→ **What you are asked to do**
Could you give the entries back exactly as they stand, minus any pictures?

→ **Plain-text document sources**
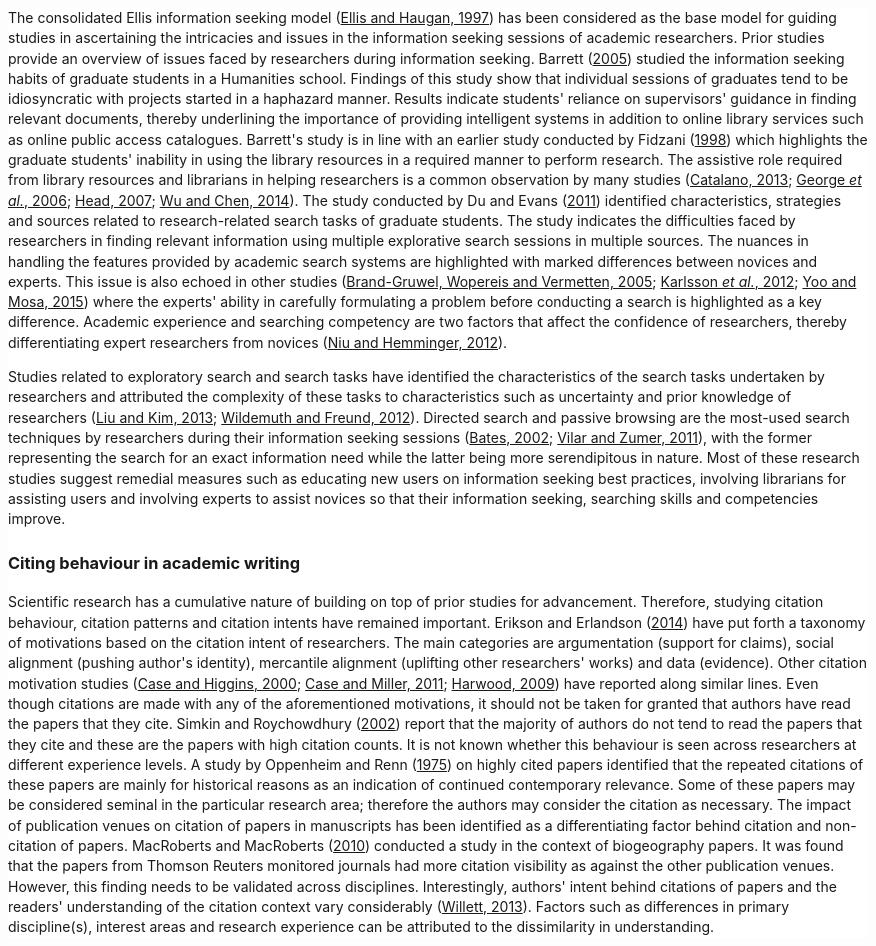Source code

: The consolidated Ellis information seeking model ([Ellis and Haugan, 1997](#eh97)) has been considered as the base model for guiding studies in ascertaining the intricacies and issues in the information seeking sessions of academic researchers. Prior studies provide an overview of issues faced by researchers during information seeking. Barrett ([2005](#b05)) studied the information seeking habits of graduate students in a Humanities school. Findings of this study show that individual sessions of graduates tend to be idiosyncratic with projects started in a haphazard manner. Results indicate students' reliance on supervisors' guidance in finding relevant documents, thereby underlining the importance of providing intelligent systems in addition to online library services such as online public access catalogues. Barrett's study is in line with an earlier study conducted by Fidzani ([1998](#f98)) which highlights the graduate students' inability in using the library resources in a required manner to perform research. The assistive role required from library resources and librarians in helping researchers is a common observation by many studies ([Catalano, 2013](#c13); [George _et al._, 2006](#gbh06); [Head, 2007](#h07); [Wu and Chen, 2014](#wc14)). The study conducted by Du and Evans ([2011](#de11)) identified characteristics, strategies and sources related to research-related search tasks of graduate students. The study indicates the difficulties faced by researchers in finding relevant information using multiple explorative search sessions in multiple sources. The nuances in handling the features provided by academic search systems are highlighted with marked differences between novices and experts. This issue is also echoed in other studies ([Brand-Gruwel, Wopereis and Vermetten, 2005](#bwv05); [Karlsson _et al._, 2012](#kkr12); [Yoo and Mosa, 2015](#ym15)) where the experts' ability in carefully formulating a problem before conducting a search is highlighted as a key difference. Academic experience and searching competency are two factors that affect the confidence of researchers, thereby differentiating expert researchers from novices ([Niu and Hemminger, 2012](#nh12)).

Studies related to exploratory search and search tasks have identified the characteristics of the search tasks undertaken by researchers and attributed the complexity of these tasks to characteristics such as uncertainty and prior knowledge of researchers ([Liu and Kim, 2013](#lk13); [Wildemuth and Freund, 2012](#wf12)). Directed search and passive browsing are the most-used search techniques by researchers during their information seeking sessions ([Bates, 2002](#b02); [Vilar and Zumer, 2011](#vz11)), with the former representing the search for an exact information need while the latter being more serendipitous in nature. Most of these research studies suggest remedial measures such as educating new users on information seeking best practices, involving librarians for assisting users and involving experts to assist novices so that their information seeking, searching skills and competencies improve.

### Citing behaviour in academic writing

Scientific research has a cumulative nature of building on top of prior studies for advancement. Therefore, studying citation behaviour, citation patterns and citation intents have remained important. Erikson and Erlandson ([2014](#ee14)) have put forth a taxonomy of motivations based on the citation intent of researchers. The main categories are argumentation (support for claims), social alignment (pushing author's identity), mercantile alignment (uplifting other researchers' works) and data (evidence). Other citation motivation studies ([Case and Higgins, 2000](#ch00); [Case and Miller, 2011](#cm11); [Harwood, 2009](#h09)) have reported along similar lines. Even though citations are made with any of the aforementioned motivations, it should not be taken for granted that authors have read the papers that they cite. Simkin and Roychowdhury ([2002](#sr02)) report that the majority of authors do not tend to read the papers that they cite and these are the papers with high citation counts. It is not known whether this behaviour is seen across researchers at different experience levels. A study by Oppenheim and Renn ([1975](#or75)) on highly cited papers identified that the repeated citations of these papers are mainly for historical reasons as an indication of continued contemporary relevance. Some of these papers may be considered seminal in the particular research area; therefore the authors may consider the citation as necessary. The impact of publication venues on citation of papers in manuscripts has been identified as a differentiating factor behind citation and non-citation of papers. MacRoberts and MacRoberts ([2010](#mm10)) conducted a study in the context of biogeography papers. It was found that the papers from Thomson Reuters monitored journals had more citation visibility as against the other publication venues. However, this finding needs to be validated across disciplines. Interestingly, authors' intent behind citations of papers and the readers' understanding of the citation context vary considerably ([Willett, 2013](#w13)). Factors such as differences in primary discipline(s), interest areas and research experience can be attributed to the dissimilarity in understanding.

→ **Task solution**
Source code

: The consolidated Ellis information seeking model ([Ellis and Haugan, 1997](#eh97)) has been considered as the base model for guiding studies in ascertaining the intricacies and issues in the information seeking sessions of academic researchers. Prior studies provide an overview of issues faced by researchers during information seeking. Barrett ([2005](#b05)) studied the information seeking habits of graduate students in a Humanities school. Findings of this study show that individual sessions of graduates tend to be idiosyncratic with projects started in a haphazard manner. Results indicate students' reliance on supervisors' guidance in finding relevant documents, thereby underlining the importance of providing intelligent systems in addition to online library services such as online public access catalogues. Barrett's study is in line with an earlier study conducted by Fidzani ([1998](#f98)) which highlights the graduate students' inability in using the library resources in a required manner to perform research. The assistive role required from library resources and librarians in helping researchers is a common observation by many studies ([Catalano, 2013](#c13); [George _et al._, 2006](#gbh06); [Head, 2007](#h07); [Wu and Chen, 2014](#wc14)). The study conducted by Du and Evans ([2011](#de11)) identified characteristics, strategies and sources related to research-related search tasks of graduate students. The study indicates the difficulties faced by researchers in finding relevant information using multiple explorative search sessions in multiple sources. The nuances in handling the features provided by academic search systems are highlighted with marked differences between novices and experts. This issue is also echoed in other studies ([Brand-Gruwel, Wopereis and Vermetten, 2005](#bwv05); [Karlsson _et al._, 2012](#kkr12); [Yoo and Mosa, 2015](#ym15)) where the experts' ability in carefully formulating a problem before conducting a search is highlighted as a key difference. Academic experience and searching competency are two factors that affect the confidence of researchers, thereby differentiating expert researchers from novices ([Niu and Hemminger, 2012](#nh12)).

Studies related to exploratory search and search tasks have identified the characteristics of the search tasks undertaken by researchers and attributed the complexity of these tasks to characteristics such as uncertainty and prior knowledge of researchers ([Liu and Kim, 2013](#lk13); [Wildemuth and Freund, 2012](#wf12)). Directed search and passive browsing are the most-used search techniques by researchers during their information seeking sessions ([Bates, 2002](#b02); [Vilar and Zumer, 2011](#vz11)), with the former representing the search for an exact information need while the latter being more serendipitous in nature. Most of these research studies suggest remedial measures such as educating new users on information seeking best practices, involving librarians for assisting users and involving experts to assist novices so that their information seeking, searching skills and competencies improve.

### Citing behaviour in academic writing

Scientific research has a cumulative nature of building on top of prior studies for advancement. Therefore, studying citation behaviour, citation patterns and citation intents have remained important. Erikson and Erlandson ([2014](#ee14)) have put forth a taxonomy of motivations based on the citation intent of researchers. The main categories are argumentation (support for claims), social alignment (pushing author's identity), mercantile alignment (uplifting other researchers' works) and data (evidence). Other citation motivation studies ([Case and Higgins, 2000](#ch00); [Case and Miller, 2011](#cm11); [Harwood, 2009](#h09)) have reported along similar lines. Even though citations are made with any of the aforementioned motivations, it should not be taken for granted that authors have read the papers that they cite. Simkin and Roychowdhury ([2002](#sr02)) report that the majority of authors do not tend to read the papers that they cite and these are the papers with high citation counts. It is not known whether this behaviour is seen across researchers at different experience levels. A study by Oppenheim and Renn ([1975](#or75)) on highly cited papers identified that the repeated citations of these papers are mainly for historical reasons as an indication of continued contemporary relevance. Some of these papers may be considered seminal in the particular research area; therefore the authors may consider the citation as necessary. The impact of publication venues on citation of papers in manuscripts has been identified as a differentiating factor behind citation and non-citation of papers. MacRoberts and MacRoberts ([2010](#mm10)) conducted a study in the context of biogeography papers. It was found that the papers from Thomson Reuters monitored journals had more citation visibility as against the other publication venues. However, this finding needs to be validated across disciplines. Interestingly, authors' intent behind citations of papers and the readers' understanding of the citation context vary considerably ([Willett, 2013](#w13)). Factors such as differences in primary discipline(s), interest areas and research experience can be attributed to the dissimilarity in understanding.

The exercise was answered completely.